November 2008

Australian Toilets

A surprising large number of people have asked me whether the toilets really do flush in the opposite direction in the Southern Hemisphere, due to the Coriolis Effect. Well, the toilets I've seen in Australia don't swirl at all; there is a short but powerful swoosh of water that lasts only a second or two, with no rotation.

According to The Straight Dope, Snopes.com, and other authorities, the whole swirling-the-opposite-way thing is a myth. Any rotation of water in a toilet, bathtub, sink, etc. is due to previous motion of the water, or direction of a water jet, or shape of the bowl, or other mundane reasons.

But it is true that if you let go of something, it falls up into the air, because we're upside down. I never would have guessed that was true.

Expatriate

I've never been much of a traveler or a tourist. I don't get the thrill that others do from sightseeing or being away from home. But having said that, I've gotta say I'm a little disappointed with how not-foreign Adelaide, Australia is. I was hoping for a little adventure here on the opposite side of the world, but it's a lot like home. It's as adventurous as visiting Vancouver.

Of course, I'm not on vacation, and all I've seen of Australia so far is the office where I'm working, and some stuff within walking distance of the hotel. I'm hoping that next weekend I'll have a chance to see something outside the city.

I was flying over the Pacific on US Election Day, so I didn't get to vote or to watch what was going on. I caught a little coverage on CNN during my layover in Auckland. After arriving in Adelaide, it was straight to the office, but a couple of hours later, US networks started projecting the winner, and the Australians were all talking about it. All the Australians I've talked to are elated about the US election result. They don't understand the policy differences between the candidates or between the Democrat and Republican parties, but they are happy to see that America elected a black man to its highest office, and they are relieved that Bush's party will no longer be in power. I don't know what the media coverage is like back home, but over here it is overwhelmingly positive toward Obama, and there is hope that America will start being benevolent again.

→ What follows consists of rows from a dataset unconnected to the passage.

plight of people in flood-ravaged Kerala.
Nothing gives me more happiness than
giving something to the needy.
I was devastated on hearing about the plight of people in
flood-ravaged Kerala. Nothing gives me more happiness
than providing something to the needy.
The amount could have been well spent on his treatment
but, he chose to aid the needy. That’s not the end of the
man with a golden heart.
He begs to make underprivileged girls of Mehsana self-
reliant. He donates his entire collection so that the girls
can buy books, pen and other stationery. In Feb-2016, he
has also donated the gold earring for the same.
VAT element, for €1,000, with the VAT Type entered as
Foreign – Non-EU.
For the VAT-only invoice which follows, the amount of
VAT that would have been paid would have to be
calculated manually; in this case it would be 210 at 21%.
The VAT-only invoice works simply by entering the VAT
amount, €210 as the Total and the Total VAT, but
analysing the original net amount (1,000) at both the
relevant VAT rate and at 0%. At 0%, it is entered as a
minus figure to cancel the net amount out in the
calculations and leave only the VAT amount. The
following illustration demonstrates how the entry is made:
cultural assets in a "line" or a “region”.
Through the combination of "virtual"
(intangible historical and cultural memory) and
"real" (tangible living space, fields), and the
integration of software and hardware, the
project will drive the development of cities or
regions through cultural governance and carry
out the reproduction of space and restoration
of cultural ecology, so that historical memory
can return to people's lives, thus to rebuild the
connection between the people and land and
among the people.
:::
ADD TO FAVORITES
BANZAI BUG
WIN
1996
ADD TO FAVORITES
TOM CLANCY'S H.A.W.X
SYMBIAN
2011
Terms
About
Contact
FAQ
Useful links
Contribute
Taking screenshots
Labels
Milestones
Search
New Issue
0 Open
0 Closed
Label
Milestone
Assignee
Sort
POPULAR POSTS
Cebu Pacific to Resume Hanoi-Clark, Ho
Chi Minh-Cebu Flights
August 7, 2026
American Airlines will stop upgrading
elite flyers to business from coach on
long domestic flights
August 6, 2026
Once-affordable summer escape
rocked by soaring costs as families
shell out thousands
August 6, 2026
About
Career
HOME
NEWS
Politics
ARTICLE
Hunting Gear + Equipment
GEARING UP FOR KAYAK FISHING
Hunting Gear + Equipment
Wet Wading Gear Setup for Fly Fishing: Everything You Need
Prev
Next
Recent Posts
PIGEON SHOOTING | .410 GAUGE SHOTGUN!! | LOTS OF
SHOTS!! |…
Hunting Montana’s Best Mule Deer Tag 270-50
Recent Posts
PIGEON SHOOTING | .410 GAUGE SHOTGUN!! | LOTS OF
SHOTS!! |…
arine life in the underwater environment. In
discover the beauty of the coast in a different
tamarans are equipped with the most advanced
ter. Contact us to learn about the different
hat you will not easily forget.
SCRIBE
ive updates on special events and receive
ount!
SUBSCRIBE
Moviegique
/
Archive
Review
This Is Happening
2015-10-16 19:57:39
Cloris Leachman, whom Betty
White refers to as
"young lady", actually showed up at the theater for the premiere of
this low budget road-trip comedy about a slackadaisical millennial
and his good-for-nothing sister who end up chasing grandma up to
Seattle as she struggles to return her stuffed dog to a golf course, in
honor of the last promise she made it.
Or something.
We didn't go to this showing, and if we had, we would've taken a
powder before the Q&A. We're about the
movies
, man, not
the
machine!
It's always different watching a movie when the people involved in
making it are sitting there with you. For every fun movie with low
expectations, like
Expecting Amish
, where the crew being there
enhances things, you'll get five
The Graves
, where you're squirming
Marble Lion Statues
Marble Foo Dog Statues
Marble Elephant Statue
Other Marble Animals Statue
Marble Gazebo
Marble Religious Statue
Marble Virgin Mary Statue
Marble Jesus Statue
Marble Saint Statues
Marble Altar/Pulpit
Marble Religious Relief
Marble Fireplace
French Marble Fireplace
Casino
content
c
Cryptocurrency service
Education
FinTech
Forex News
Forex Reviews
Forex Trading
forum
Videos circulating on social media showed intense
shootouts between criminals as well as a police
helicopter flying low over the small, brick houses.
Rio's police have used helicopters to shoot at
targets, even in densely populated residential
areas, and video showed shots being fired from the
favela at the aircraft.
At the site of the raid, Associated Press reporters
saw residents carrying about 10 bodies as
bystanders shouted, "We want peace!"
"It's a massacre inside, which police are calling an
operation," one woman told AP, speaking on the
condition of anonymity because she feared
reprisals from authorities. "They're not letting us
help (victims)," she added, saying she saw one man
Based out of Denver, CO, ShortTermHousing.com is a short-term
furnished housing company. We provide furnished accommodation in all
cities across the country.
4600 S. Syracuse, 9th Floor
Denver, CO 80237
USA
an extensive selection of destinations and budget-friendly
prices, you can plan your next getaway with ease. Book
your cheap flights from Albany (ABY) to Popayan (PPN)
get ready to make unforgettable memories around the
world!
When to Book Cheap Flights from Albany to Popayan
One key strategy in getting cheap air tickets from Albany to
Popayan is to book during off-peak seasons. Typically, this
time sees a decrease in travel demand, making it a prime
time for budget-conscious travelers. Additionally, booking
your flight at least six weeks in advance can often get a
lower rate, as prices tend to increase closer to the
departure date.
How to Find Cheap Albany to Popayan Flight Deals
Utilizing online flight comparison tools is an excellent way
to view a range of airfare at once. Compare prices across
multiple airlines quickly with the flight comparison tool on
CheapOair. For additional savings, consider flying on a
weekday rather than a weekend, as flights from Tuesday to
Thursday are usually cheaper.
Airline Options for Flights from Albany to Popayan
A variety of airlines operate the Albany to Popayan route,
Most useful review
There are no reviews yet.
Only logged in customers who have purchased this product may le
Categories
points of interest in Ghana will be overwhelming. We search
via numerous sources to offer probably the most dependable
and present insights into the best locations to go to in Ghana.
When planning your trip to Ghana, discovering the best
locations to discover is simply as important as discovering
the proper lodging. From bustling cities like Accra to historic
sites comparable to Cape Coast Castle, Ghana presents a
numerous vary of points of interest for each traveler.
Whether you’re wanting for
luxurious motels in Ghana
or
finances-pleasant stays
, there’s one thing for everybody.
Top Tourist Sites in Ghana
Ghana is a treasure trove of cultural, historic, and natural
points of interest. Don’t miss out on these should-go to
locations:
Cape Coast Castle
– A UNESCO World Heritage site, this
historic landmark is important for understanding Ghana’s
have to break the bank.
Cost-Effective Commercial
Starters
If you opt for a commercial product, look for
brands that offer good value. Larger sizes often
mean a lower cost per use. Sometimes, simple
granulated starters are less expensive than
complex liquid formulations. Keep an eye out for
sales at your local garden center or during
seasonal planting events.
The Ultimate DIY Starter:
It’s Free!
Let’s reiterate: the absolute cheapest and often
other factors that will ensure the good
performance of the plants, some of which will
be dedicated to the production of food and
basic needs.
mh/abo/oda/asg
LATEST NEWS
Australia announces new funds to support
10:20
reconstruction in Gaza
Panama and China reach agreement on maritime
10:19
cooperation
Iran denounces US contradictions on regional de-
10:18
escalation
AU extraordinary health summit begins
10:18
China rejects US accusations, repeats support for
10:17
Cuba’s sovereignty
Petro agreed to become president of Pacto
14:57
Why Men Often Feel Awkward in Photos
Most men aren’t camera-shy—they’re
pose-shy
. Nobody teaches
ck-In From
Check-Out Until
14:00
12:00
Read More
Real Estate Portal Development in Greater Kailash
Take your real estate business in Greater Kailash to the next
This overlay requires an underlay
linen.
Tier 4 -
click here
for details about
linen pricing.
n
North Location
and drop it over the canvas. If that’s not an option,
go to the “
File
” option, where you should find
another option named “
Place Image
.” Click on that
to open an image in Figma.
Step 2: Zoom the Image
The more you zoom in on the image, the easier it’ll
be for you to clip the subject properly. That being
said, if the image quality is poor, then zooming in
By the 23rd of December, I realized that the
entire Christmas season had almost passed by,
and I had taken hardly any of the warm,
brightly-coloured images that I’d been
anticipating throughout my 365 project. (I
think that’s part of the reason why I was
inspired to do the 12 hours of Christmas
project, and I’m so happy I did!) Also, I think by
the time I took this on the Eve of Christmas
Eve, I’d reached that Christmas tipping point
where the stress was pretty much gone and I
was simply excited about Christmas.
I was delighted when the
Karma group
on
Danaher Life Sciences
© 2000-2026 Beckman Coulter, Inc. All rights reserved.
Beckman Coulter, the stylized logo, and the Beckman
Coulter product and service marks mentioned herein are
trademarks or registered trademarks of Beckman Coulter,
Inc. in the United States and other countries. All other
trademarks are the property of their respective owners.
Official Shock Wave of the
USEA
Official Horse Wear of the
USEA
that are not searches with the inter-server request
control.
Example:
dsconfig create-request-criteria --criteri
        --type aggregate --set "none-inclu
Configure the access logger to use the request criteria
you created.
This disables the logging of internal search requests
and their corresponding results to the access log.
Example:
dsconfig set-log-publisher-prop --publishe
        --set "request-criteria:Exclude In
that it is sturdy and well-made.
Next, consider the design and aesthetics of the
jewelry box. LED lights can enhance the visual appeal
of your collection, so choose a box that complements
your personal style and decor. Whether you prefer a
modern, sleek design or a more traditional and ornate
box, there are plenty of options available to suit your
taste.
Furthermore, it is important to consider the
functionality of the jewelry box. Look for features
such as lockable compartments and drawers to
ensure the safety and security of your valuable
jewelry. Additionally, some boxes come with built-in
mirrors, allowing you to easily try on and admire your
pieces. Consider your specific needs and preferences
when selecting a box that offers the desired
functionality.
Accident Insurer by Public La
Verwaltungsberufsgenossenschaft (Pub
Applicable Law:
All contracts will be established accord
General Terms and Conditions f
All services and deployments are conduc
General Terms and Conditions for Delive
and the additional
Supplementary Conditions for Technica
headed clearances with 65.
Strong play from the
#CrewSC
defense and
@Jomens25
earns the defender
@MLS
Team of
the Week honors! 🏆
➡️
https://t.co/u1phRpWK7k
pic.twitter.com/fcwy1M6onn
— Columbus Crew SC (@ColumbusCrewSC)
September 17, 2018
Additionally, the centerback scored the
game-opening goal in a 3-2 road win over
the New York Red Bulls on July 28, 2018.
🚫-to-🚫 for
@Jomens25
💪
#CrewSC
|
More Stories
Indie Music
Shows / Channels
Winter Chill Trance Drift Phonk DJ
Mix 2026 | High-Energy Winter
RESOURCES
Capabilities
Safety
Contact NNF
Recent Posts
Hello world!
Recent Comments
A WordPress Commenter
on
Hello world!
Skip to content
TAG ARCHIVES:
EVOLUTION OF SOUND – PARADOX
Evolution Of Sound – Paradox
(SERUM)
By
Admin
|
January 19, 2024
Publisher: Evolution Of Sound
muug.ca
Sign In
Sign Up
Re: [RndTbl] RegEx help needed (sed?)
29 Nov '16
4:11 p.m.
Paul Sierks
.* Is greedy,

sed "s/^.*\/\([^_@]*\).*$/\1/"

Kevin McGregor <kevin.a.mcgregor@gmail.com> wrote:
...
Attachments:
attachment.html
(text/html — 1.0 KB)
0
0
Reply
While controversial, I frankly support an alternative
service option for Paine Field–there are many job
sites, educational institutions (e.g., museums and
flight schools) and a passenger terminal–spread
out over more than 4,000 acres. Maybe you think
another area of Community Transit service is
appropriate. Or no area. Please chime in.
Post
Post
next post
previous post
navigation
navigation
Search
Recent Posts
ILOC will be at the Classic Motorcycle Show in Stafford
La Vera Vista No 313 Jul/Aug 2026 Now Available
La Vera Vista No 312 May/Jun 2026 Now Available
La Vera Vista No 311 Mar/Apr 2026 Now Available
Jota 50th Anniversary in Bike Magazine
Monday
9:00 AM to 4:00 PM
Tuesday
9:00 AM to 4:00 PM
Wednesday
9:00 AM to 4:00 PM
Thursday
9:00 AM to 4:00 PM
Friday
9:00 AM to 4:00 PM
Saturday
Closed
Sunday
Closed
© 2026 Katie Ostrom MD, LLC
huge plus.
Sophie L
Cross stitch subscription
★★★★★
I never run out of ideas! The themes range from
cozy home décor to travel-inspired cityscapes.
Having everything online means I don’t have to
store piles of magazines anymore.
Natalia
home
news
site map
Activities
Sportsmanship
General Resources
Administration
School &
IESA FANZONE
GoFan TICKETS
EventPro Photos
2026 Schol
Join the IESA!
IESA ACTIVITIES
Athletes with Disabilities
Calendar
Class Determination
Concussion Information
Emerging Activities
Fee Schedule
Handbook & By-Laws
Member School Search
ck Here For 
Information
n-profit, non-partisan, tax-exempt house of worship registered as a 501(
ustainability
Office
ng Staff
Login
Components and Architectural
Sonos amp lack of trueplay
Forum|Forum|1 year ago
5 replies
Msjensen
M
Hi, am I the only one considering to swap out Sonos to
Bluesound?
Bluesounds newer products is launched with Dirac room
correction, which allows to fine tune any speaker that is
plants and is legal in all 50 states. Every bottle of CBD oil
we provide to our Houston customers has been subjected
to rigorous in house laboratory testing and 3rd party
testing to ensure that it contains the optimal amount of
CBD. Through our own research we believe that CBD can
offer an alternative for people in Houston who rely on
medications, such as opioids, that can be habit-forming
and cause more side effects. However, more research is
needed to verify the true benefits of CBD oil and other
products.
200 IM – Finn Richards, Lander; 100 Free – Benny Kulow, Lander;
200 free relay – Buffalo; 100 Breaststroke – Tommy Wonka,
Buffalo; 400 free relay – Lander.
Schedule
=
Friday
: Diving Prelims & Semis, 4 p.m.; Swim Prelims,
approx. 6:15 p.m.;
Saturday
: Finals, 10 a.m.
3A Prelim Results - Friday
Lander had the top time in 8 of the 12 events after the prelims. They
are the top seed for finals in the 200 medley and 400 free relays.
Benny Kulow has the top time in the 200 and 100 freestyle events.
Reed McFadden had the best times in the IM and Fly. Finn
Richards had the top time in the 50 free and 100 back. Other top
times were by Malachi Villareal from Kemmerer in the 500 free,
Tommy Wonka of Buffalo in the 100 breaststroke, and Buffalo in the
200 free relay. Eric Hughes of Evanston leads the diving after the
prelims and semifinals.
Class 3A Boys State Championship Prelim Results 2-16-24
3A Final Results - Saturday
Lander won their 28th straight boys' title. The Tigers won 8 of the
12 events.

My wife's been a trouper, complaining less than I expected about her new husband leaving her for three weeks on short notice. We're keeping in touch via Skype, instant messenger, text messages, and the occasional insanely-expensive phone call. Unfortunately, the timezone difference makes it difficult to keep in touch, as I'm sleeping during her day and vice versa. The only good time for a conversation during the week is when she's getting up at 5:30 AM her time and I've gotten back to the hotel at 9:00 PM my time.

Australia is a nice place, and the Australians are great people. But there's no place like home, and I look forward to getting back there.

Flying to Australia

Flying to Australia from the US is not a pleasant experience. It takes a long time. For me, it was a five-hour flight from Atlanta to San Francisco, then a fourteen-hour flight from San Francisco to Auckland, New Zealand, then another five-hour flight from Auckland to Adelaide, South Australia. Including the layovers, the trip took over thirty hours. It will be the same on the way back, but of course, I'll be a lot happier when I reach my destination then.

It's expensive, too. My business-class round-trip ticket was $15,000.

Lucky for me, I flew Air New Zealand. This is very nice, because their Business Premier-class travel is about as good as you can get without buying your own personal aircraft. I was expecting a typical business-class seat, which gives you a few extra inches of legroom, but Air New Zealand gives each business-class passenger a very comfortable recliner, an ottoman, and in-flight entertainment system. With the push of a button, the seat folds down forward and joins the ottoman to form a bed, so it's actually possible to get some restful sleep.

My colleagues who flew United were very jealous.